Published Mar 7, 2015
Paderborn, Germany - Using principles from behavioral economics to model patient decisions, innovative research published in Value in Health proposes a framework to understand the reasons for treatment non-persistence and predicts the point at which a patient will stop taking their medication. This information could contribute to the development of tailored intervention solutions to ensure the patient stays on track and continues taking their medicine as prescribed. The conceptual model described in the article, “Conceptual Model and Economic Experiments to Explain Non-persistence and Enable Mechanism Designs Fostering Behavioral Change,” bridges the economic principles of loss aversion and mental accounting with health behavior.

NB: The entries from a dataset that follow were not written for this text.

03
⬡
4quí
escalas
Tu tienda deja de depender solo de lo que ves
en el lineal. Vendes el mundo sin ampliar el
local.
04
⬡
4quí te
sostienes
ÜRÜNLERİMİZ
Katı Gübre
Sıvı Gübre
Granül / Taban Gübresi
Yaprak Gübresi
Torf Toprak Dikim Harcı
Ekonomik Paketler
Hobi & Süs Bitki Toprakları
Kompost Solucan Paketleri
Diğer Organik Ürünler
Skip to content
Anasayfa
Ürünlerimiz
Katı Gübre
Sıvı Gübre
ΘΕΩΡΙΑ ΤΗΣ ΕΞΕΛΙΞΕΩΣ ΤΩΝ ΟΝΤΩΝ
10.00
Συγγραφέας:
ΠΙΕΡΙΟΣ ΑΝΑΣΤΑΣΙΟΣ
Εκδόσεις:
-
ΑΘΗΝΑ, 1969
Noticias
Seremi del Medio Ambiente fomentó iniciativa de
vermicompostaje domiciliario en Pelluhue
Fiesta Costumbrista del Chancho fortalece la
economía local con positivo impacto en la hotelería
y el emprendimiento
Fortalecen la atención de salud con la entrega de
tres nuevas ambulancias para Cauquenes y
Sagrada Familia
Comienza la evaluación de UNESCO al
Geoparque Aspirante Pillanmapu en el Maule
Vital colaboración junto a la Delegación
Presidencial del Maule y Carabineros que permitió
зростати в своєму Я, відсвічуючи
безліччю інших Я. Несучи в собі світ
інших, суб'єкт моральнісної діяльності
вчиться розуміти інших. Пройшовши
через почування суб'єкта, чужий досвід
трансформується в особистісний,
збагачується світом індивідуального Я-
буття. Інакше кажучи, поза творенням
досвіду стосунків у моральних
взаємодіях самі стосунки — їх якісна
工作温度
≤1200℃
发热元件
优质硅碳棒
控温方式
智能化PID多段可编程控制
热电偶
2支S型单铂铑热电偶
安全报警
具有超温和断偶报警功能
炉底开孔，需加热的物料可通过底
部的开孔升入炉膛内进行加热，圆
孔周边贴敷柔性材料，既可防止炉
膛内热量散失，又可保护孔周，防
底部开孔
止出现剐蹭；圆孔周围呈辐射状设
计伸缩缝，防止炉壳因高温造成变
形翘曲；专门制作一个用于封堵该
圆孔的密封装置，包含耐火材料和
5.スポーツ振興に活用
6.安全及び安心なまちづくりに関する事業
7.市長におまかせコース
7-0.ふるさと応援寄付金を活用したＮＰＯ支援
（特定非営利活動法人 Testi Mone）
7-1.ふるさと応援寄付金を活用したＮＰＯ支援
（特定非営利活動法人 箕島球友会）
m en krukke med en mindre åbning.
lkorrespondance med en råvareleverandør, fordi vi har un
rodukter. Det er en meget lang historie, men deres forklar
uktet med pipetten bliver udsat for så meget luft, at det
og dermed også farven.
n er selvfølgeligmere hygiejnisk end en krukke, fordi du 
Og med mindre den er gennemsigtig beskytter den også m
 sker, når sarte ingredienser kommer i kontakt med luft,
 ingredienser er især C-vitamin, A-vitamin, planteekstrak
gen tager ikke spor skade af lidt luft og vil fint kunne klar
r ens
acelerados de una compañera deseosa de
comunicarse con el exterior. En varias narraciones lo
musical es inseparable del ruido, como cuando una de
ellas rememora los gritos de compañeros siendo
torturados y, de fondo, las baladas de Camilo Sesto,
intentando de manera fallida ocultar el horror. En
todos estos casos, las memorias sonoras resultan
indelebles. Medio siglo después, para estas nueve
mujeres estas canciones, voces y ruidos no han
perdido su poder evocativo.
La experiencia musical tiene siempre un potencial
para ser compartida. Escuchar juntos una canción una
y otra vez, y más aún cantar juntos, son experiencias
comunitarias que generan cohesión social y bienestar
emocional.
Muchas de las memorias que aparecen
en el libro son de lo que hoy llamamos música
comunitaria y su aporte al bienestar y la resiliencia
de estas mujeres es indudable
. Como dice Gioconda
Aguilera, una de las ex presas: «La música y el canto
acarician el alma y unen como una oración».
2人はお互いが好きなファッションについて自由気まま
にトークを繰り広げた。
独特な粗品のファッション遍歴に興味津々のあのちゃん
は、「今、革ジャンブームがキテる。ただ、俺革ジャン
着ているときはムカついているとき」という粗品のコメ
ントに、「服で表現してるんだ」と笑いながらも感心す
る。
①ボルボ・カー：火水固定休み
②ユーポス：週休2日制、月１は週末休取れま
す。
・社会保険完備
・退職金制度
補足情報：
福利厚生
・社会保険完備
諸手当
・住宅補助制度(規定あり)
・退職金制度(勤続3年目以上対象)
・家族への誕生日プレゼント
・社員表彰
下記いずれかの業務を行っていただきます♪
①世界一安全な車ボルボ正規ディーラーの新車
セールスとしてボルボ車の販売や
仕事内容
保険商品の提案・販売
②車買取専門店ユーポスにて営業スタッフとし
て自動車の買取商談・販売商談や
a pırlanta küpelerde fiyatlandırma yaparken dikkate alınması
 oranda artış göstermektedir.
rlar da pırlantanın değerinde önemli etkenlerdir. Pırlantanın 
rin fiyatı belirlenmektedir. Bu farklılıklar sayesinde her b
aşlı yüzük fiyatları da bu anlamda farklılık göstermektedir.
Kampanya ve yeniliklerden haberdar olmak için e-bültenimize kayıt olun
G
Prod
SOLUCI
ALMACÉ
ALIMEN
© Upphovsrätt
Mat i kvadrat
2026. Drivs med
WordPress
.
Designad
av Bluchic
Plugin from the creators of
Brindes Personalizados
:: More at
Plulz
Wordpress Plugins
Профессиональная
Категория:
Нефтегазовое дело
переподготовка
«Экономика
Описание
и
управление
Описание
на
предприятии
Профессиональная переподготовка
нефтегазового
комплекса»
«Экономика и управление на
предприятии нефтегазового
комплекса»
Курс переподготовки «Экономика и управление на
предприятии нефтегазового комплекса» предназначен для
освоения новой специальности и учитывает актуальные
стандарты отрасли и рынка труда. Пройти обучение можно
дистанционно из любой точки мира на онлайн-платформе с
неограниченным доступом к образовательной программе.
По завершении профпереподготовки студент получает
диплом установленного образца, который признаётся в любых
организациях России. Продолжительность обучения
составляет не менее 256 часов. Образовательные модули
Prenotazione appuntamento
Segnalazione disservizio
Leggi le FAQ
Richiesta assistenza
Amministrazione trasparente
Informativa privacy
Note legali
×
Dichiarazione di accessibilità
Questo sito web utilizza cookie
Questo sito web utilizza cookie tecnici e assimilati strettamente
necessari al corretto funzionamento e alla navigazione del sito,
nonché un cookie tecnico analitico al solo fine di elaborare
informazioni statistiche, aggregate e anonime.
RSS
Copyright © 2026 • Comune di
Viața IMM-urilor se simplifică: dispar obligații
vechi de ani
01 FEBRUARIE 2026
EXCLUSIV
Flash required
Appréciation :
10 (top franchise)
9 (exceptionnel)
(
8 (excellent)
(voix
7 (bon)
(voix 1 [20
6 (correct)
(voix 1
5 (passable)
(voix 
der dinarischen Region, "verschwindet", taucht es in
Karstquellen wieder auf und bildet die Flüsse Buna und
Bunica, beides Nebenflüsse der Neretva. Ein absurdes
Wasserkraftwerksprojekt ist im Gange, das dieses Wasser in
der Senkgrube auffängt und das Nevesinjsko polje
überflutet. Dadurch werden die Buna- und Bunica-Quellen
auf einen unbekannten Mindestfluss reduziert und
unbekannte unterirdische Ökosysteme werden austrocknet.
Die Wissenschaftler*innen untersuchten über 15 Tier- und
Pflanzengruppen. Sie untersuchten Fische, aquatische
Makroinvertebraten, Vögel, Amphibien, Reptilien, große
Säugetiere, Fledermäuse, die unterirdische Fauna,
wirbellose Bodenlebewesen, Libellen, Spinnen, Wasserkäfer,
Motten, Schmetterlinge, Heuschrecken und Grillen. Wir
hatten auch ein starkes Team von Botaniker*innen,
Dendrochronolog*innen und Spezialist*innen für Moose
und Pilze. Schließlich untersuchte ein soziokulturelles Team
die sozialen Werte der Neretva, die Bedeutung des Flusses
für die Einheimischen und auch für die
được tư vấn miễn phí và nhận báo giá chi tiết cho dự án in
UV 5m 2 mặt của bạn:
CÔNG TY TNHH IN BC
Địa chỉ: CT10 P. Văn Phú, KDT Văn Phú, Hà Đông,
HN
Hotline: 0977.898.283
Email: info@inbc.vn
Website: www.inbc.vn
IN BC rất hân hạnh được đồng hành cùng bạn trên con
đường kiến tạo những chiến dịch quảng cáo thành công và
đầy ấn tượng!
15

The model highlights that a point exists where a patient feels that they have been adequately compensated for their perceived losses, such as effort to travel to see their doctor, or loss of day at work because of ill health. It is at this point that they will stop taking their medicine and thus the benefit of persistence is no longer greater than non-persistence. “This research will equip health care professionals with a way to generate insights on patient persistence behaviors. The incorporation of this intelligence into existing strategies could lead to more sophisticated, personalized tools that work towards maintaining treatment compliance.” said co-author Prof. Dr. René Fahr, PhD, from the University of Paderborn in Paderborn, Germany. Whereas previous research has limitations in its focus solely on rational choice behavior or retrospective identification of correlations between behaviors and discontinuation, this conceptual model is prospective, scalable and can be calibrated. In practice, it may therefore result in better health outcomes for patients and a reduction in costs through more efficient health care delivery.